= Goal of the exercise =
Give everything in the listing below, from the line containing "left hip: (34, 77, 4)" down to the line containing "right ankle: (72, 141, -18)", as a JSON list of strings with one string per line and blank lines omitted.

= Input =
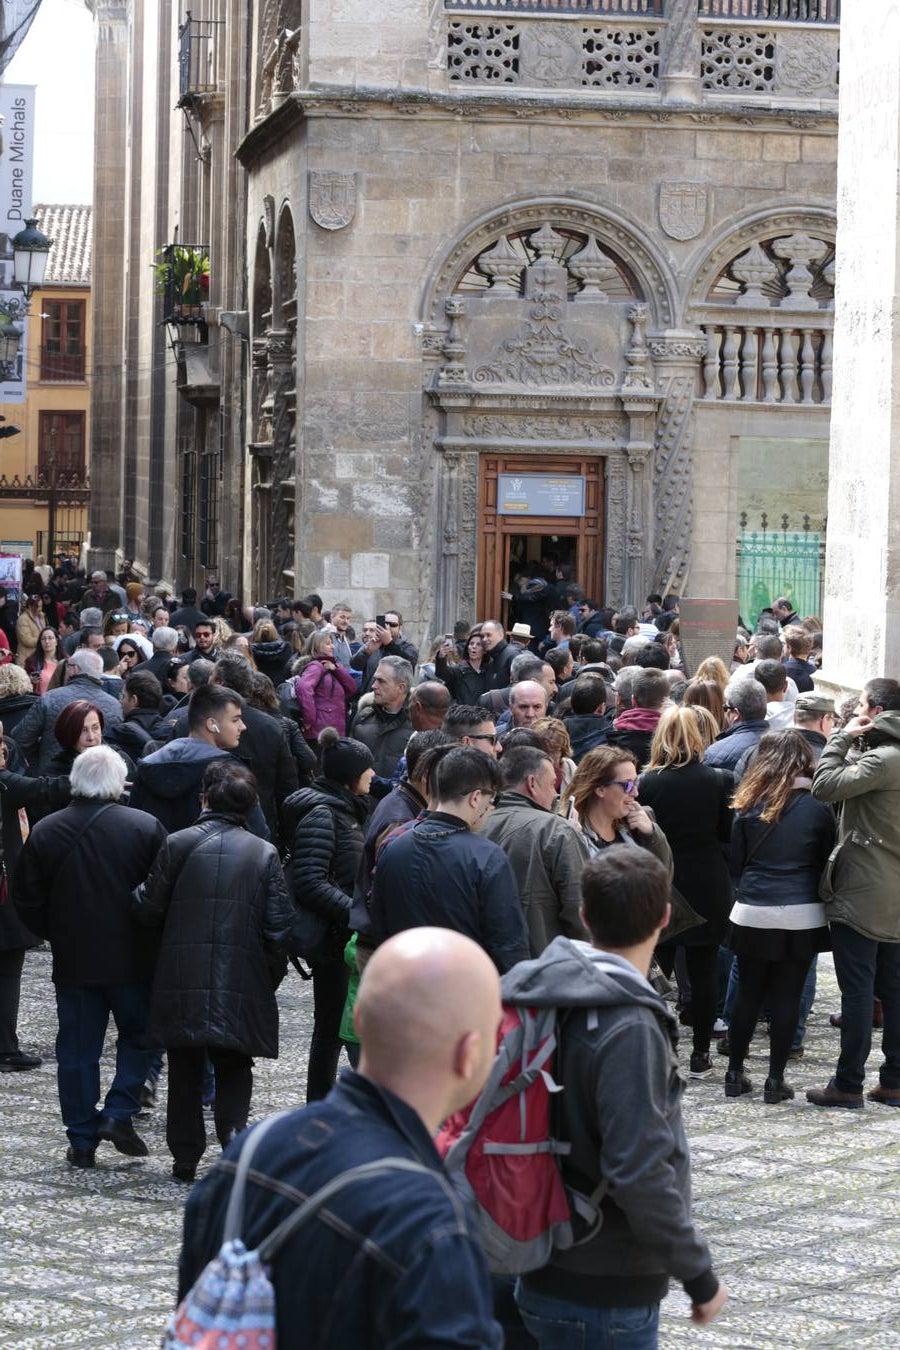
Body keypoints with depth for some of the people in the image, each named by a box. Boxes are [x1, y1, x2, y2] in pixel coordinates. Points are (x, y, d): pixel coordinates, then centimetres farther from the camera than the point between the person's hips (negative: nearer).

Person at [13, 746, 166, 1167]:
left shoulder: (44, 832, -3)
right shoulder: (146, 829, -10)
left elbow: (27, 901, 3)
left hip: (72, 960, 2)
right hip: (132, 959, -2)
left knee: (76, 1050, 8)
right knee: (139, 1037, 15)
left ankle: (82, 1139, 9)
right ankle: (119, 1113, 2)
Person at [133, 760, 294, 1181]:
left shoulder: (177, 845, -4)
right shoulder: (264, 854, -1)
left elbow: (148, 909, -2)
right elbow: (279, 925, -3)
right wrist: (270, 975, 10)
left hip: (182, 979, 0)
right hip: (240, 984, 0)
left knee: (185, 1069, 12)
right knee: (234, 1068, 12)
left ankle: (185, 1157, 15)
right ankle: (233, 1130, -12)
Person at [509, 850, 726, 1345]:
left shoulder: (547, 999, 3)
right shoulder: (630, 1028, -22)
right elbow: (640, 1173, -26)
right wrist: (699, 1276, -16)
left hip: (544, 1277, 8)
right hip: (606, 1293, -8)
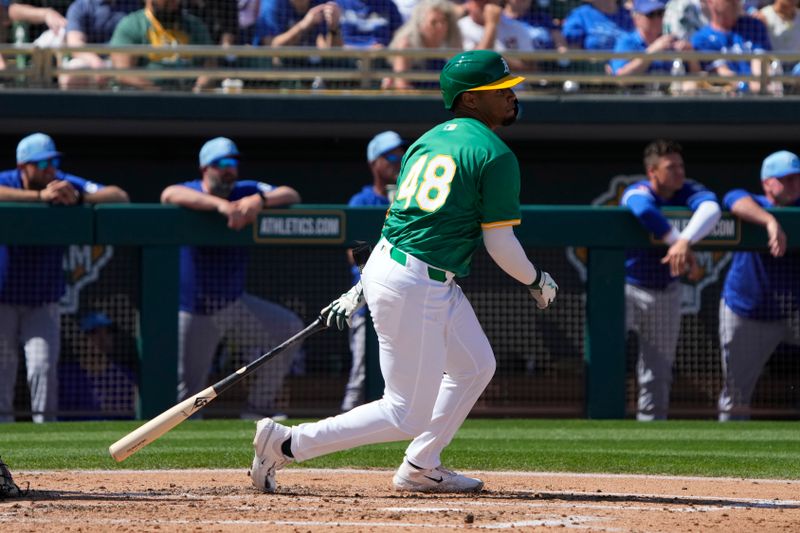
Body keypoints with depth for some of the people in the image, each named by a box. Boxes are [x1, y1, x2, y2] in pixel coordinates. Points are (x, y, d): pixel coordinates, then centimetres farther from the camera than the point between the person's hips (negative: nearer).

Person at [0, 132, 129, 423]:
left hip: (44, 300, 1)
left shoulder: (66, 185, -8)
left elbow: (120, 196, -16)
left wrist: (78, 197, -33)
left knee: (43, 366, -9)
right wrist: (41, 196, -45)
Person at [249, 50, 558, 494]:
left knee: (476, 366, 25)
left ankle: (420, 468, 29)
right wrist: (537, 282, 7)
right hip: (417, 287, -10)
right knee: (407, 415, -3)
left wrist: (361, 289, 20)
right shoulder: (495, 156, -11)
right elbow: (501, 244, -11)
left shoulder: (427, 141, 15)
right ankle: (287, 444, -5)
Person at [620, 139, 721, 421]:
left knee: (658, 371, 9)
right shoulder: (637, 192, -17)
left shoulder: (688, 191, -6)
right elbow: (644, 210, -43)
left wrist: (685, 241, -45)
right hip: (627, 285, -4)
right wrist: (678, 243, -42)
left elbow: (711, 208, -29)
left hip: (666, 292, 4)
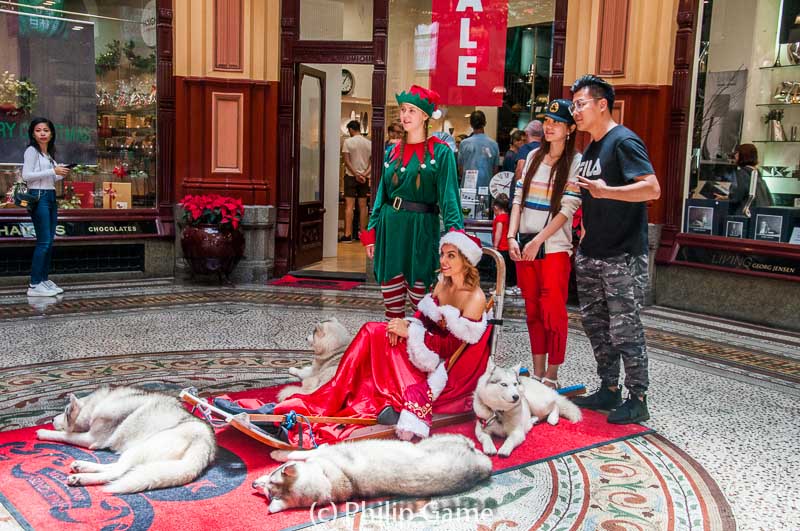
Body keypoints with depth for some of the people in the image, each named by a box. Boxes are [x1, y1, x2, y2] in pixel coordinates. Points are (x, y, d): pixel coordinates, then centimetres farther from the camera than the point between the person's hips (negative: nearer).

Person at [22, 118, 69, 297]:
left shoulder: (49, 153, 17)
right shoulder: (31, 151, -4)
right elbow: (26, 175, -15)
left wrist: (62, 174, 5)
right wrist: (53, 171, -17)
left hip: (51, 197, 8)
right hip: (38, 197, -8)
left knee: (50, 241, 8)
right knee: (43, 241, -11)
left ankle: (44, 280, 15)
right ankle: (34, 285, -9)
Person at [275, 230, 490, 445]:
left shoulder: (475, 298, -16)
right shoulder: (442, 285, 8)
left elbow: (453, 346, -20)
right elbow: (423, 318, 7)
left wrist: (410, 332, -22)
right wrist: (406, 324, -16)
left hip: (453, 372, -7)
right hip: (432, 358, 7)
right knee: (374, 331, -12)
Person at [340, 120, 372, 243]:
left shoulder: (348, 142, -6)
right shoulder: (369, 143, 6)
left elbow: (347, 161, -12)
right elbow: (372, 162, 1)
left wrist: (356, 174, -11)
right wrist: (365, 174, -9)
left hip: (351, 176, -3)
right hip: (364, 178, 4)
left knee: (349, 206, -5)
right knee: (363, 206, 8)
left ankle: (348, 234, -11)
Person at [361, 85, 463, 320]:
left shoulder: (440, 152, -4)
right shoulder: (393, 152, 12)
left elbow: (449, 196, -11)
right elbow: (382, 195, 15)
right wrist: (371, 234, 10)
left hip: (421, 230, -5)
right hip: (390, 228, 5)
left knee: (421, 301, 1)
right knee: (391, 303, 10)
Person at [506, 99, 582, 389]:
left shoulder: (576, 162, -4)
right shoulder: (534, 157, 12)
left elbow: (567, 209, -11)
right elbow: (518, 199, 10)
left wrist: (537, 241, -15)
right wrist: (512, 237, -1)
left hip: (554, 248, -5)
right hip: (525, 246, 5)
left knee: (553, 311, -4)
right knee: (533, 310, 10)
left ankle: (551, 376, 7)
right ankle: (537, 373, 19)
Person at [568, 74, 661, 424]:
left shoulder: (624, 141, -12)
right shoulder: (590, 149, 15)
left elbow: (652, 189, -23)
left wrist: (605, 191, -29)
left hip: (623, 257, -9)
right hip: (590, 254, 9)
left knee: (624, 329, -3)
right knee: (595, 325, 14)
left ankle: (637, 400, 10)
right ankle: (609, 390, 27)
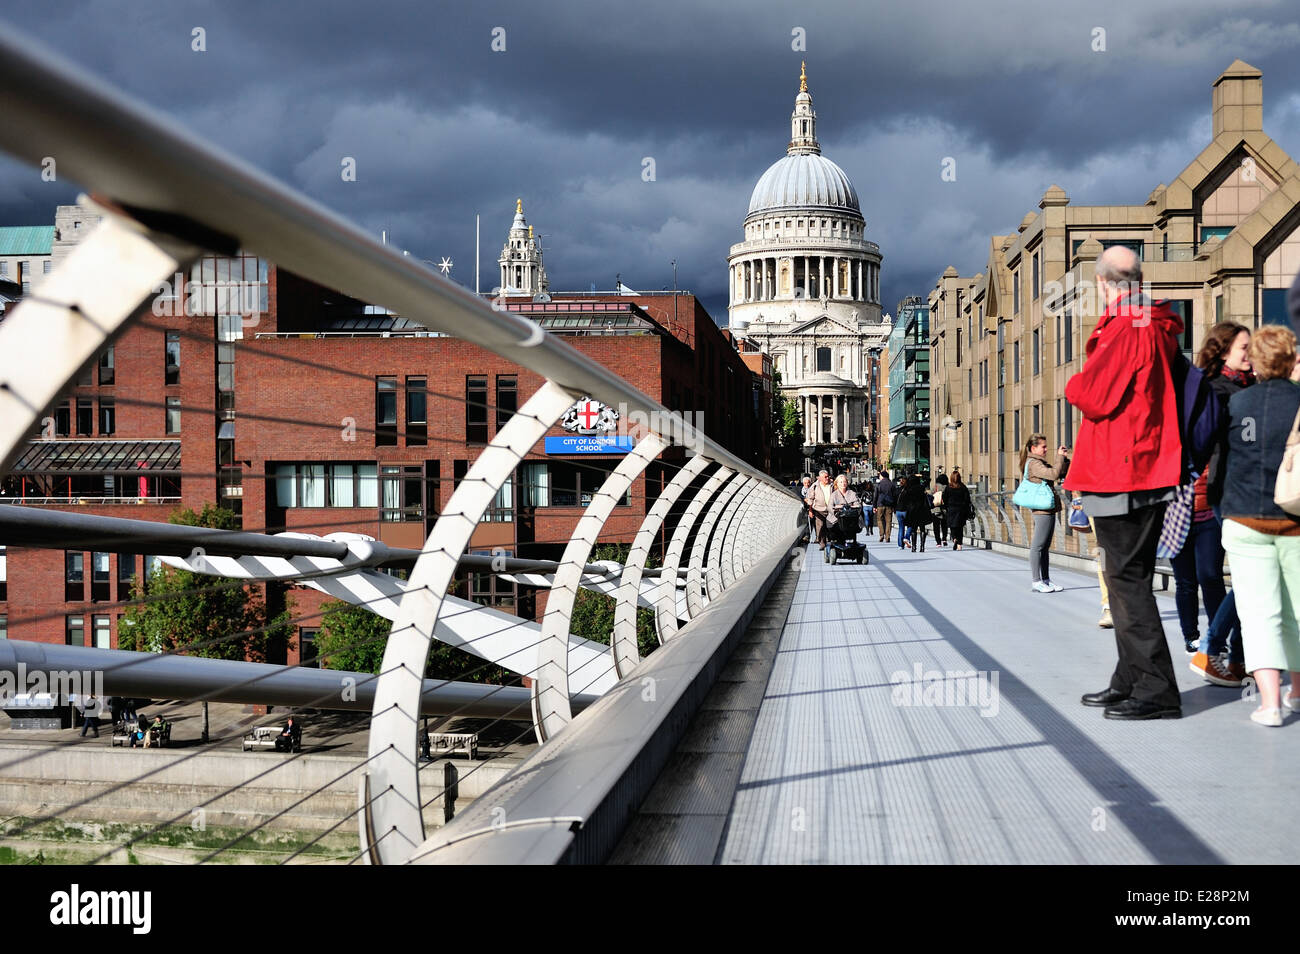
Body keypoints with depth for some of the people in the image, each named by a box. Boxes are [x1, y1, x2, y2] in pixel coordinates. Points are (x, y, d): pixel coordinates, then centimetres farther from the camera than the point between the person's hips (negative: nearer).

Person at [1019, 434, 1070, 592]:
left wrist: (1066, 459, 6)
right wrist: (1060, 457, -13)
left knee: (1045, 547, 12)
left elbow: (1062, 473, 20)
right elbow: (1054, 474, -24)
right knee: (1038, 546, -6)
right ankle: (1036, 581, -3)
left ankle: (1045, 580, 16)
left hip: (1049, 510, 10)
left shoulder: (1040, 463, 20)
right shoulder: (1033, 464, -12)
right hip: (1042, 509, -10)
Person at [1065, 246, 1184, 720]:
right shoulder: (1157, 329, 15)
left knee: (1127, 579, -7)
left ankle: (1156, 691, -6)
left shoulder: (1126, 330, -16)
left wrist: (1073, 385, 2)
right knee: (1128, 578, 15)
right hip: (1148, 471, 10)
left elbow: (1092, 396, -18)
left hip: (1121, 474, -10)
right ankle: (1130, 682, 23)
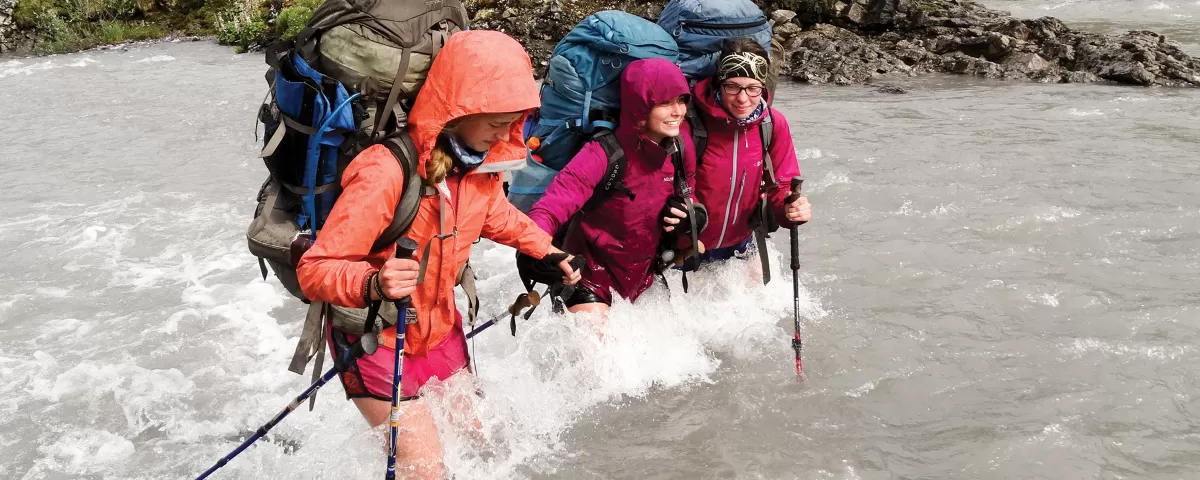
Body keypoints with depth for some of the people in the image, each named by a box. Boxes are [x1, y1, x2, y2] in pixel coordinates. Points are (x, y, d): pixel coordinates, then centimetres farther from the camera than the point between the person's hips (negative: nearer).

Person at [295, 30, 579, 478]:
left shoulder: (484, 157, -10)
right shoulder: (385, 172, -33)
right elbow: (314, 270, -30)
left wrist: (547, 252, 4)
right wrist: (373, 285, -48)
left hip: (439, 327, 7)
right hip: (374, 338, -7)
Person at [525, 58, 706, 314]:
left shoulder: (681, 146, -9)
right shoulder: (605, 155, -28)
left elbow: (686, 196, 9)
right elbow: (553, 205, -36)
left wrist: (690, 218, -15)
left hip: (642, 271, 6)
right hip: (593, 269, -6)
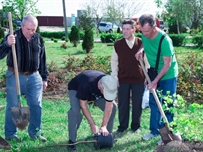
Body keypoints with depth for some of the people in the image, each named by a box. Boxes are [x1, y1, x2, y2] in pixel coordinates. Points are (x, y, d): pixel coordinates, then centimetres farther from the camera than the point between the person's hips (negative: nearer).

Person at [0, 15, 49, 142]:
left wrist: (44, 78, 12)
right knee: (13, 106, 3)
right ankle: (10, 134, 17)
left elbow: (42, 60, 11)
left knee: (36, 106, 6)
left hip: (34, 77, 4)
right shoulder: (13, 37, -11)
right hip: (15, 77, -4)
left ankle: (35, 133, 20)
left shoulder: (38, 39, 3)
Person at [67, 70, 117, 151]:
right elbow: (83, 105, -35)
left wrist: (104, 126, -33)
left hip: (95, 92, 5)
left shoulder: (110, 87, -32)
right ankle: (72, 141, -18)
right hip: (76, 89, -4)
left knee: (113, 107, -9)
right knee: (75, 110, -32)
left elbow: (109, 107, -27)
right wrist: (93, 125, -34)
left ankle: (107, 136, 5)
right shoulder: (87, 84, -45)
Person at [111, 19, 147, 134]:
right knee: (122, 104, 8)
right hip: (123, 79, 1)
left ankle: (136, 126, 26)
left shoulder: (141, 43, -6)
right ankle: (122, 126, 23)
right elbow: (114, 61, 7)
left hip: (138, 79, -1)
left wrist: (147, 77, 1)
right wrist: (114, 76, 1)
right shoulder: (118, 44, -3)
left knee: (137, 104, 9)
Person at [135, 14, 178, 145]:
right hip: (154, 73, 7)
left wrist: (155, 81, -24)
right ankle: (155, 130, 26)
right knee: (154, 103, 13)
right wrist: (141, 51, -7)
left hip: (168, 75, -6)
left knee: (167, 105, 1)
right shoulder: (145, 35, -11)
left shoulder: (164, 40, -30)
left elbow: (167, 64, -24)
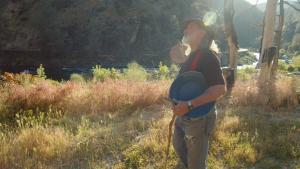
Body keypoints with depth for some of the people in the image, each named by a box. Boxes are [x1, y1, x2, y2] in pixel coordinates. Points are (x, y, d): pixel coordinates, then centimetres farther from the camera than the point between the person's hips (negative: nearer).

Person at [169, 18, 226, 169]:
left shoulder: (208, 56, -19)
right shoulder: (192, 56, 9)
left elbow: (220, 88, -30)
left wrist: (189, 105, -34)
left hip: (199, 117, -9)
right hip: (183, 116, 9)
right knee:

= Output of the task =
[
  "left hip: (34, 77, 4)",
  "right shoulder: (13, 37, -11)",
  "right hip: (15, 77, -4)",
  "left ankle: (35, 133, 20)",
  "left shoulder: (38, 39, 3)",
  "Person at [67, 70, 117, 151]:",
  "right elbow: (83, 105, -35)",
  "left wrist: (104, 126, -33)",
  "left hip: (95, 92, 5)",
  "left shoulder: (110, 87, -32)",
  "right ankle: (72, 141, -18)"
]